--- WORK TASK ---
Using the records below, write out again exactly the lines that begin at the line containing "X-13230000Y-13970000D03*" and end at the line containing "X-15770000Y3810000D03*", and no other lines.

--- ENTRIES PROVIDED ---
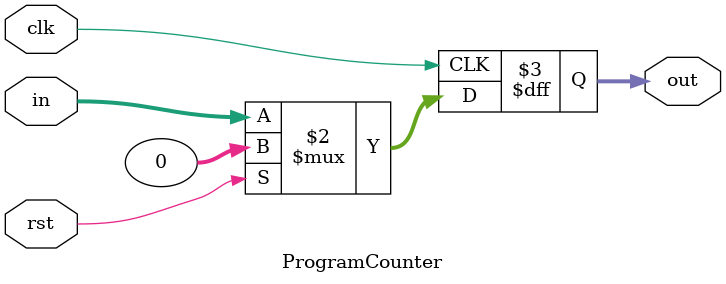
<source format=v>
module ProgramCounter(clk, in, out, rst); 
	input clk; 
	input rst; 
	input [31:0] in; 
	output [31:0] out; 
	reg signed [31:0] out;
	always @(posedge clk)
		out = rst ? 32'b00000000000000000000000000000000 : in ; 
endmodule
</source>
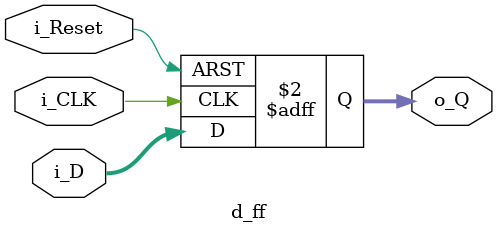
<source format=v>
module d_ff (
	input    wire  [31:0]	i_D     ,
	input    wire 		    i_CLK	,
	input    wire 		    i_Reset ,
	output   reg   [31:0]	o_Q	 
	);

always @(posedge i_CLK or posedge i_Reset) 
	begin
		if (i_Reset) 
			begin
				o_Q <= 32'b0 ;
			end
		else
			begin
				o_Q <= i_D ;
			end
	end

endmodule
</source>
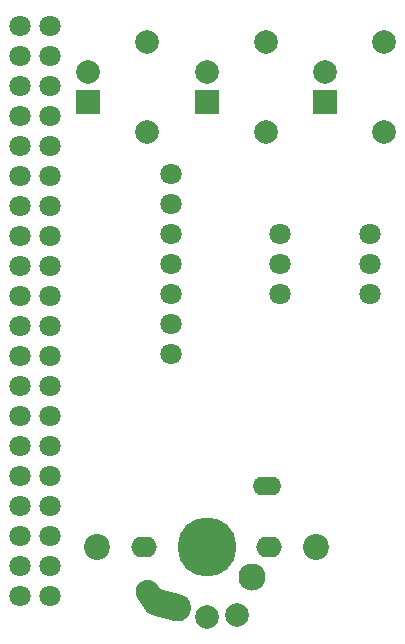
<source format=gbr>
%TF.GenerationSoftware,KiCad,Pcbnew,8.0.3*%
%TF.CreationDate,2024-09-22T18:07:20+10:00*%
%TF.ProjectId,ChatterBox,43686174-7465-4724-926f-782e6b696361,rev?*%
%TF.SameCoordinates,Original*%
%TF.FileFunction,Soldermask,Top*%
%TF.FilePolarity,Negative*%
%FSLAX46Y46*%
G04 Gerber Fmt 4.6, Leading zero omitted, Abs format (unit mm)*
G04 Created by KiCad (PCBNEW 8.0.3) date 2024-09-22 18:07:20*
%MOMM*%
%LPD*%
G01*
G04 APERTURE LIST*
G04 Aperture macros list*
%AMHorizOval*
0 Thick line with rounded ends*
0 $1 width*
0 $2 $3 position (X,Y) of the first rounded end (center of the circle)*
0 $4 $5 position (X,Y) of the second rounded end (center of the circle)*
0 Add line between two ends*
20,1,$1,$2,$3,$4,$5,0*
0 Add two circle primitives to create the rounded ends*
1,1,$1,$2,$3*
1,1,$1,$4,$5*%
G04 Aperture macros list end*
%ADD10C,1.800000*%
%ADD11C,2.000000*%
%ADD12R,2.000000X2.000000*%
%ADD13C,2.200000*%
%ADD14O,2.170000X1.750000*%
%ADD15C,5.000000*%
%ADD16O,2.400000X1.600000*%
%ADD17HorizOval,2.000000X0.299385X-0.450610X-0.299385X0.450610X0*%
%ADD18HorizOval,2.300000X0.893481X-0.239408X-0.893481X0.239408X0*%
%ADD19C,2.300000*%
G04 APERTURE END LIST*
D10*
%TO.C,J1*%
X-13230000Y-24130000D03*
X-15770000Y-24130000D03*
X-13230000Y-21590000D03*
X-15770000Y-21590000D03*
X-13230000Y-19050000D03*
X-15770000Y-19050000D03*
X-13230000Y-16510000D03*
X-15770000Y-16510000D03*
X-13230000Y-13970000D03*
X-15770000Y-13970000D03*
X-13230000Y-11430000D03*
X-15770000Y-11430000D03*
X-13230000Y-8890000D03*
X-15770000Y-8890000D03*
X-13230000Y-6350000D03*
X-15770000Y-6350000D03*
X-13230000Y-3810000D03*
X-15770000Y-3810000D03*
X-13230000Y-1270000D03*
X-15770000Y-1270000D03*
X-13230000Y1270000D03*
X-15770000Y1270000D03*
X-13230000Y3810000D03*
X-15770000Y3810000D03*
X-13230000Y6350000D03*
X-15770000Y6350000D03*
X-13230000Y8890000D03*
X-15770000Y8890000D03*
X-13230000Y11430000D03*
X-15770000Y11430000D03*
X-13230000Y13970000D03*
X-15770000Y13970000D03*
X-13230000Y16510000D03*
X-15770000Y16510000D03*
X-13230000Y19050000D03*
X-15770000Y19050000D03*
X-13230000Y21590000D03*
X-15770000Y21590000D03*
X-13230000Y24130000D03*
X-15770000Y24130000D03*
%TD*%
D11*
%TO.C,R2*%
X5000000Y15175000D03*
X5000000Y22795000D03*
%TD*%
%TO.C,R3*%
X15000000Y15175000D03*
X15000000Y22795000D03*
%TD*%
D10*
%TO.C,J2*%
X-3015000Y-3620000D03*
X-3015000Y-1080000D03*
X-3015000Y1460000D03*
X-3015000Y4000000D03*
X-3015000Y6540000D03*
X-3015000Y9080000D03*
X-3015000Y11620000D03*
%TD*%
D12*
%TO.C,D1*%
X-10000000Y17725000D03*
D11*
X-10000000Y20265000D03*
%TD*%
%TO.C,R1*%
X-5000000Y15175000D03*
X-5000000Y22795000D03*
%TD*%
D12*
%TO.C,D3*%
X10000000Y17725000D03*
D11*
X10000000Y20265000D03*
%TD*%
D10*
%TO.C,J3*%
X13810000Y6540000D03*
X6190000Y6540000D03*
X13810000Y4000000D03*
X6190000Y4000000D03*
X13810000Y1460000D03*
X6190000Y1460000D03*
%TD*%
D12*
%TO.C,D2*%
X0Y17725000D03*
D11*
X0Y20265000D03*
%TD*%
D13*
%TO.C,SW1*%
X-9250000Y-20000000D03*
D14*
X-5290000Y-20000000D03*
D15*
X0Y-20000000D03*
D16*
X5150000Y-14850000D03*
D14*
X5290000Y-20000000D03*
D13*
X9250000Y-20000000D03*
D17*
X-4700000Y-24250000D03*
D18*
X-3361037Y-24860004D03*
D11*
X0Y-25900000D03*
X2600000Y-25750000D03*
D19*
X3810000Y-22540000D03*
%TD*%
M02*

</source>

--- SOLUTION FOR THIS TASK ---
X-13230000Y-13970000D03*
X-15770000Y-13970000D03*
X-13230000Y-11430000D03*
X-15770000Y-11430000D03*
X-13230000Y-8890000D03*
X-15770000Y-8890000D03*
X-13230000Y-6350000D03*
X-15770000Y-6350000D03*
X-13230000Y-3810000D03*
X-15770000Y-3810000D03*
X-13230000Y-1270000D03*
X-15770000Y-1270000D03*
X-13230000Y1270000D03*
X-15770000Y1270000D03*
X-13230000Y3810000D03*
X-15770000Y3810000D03*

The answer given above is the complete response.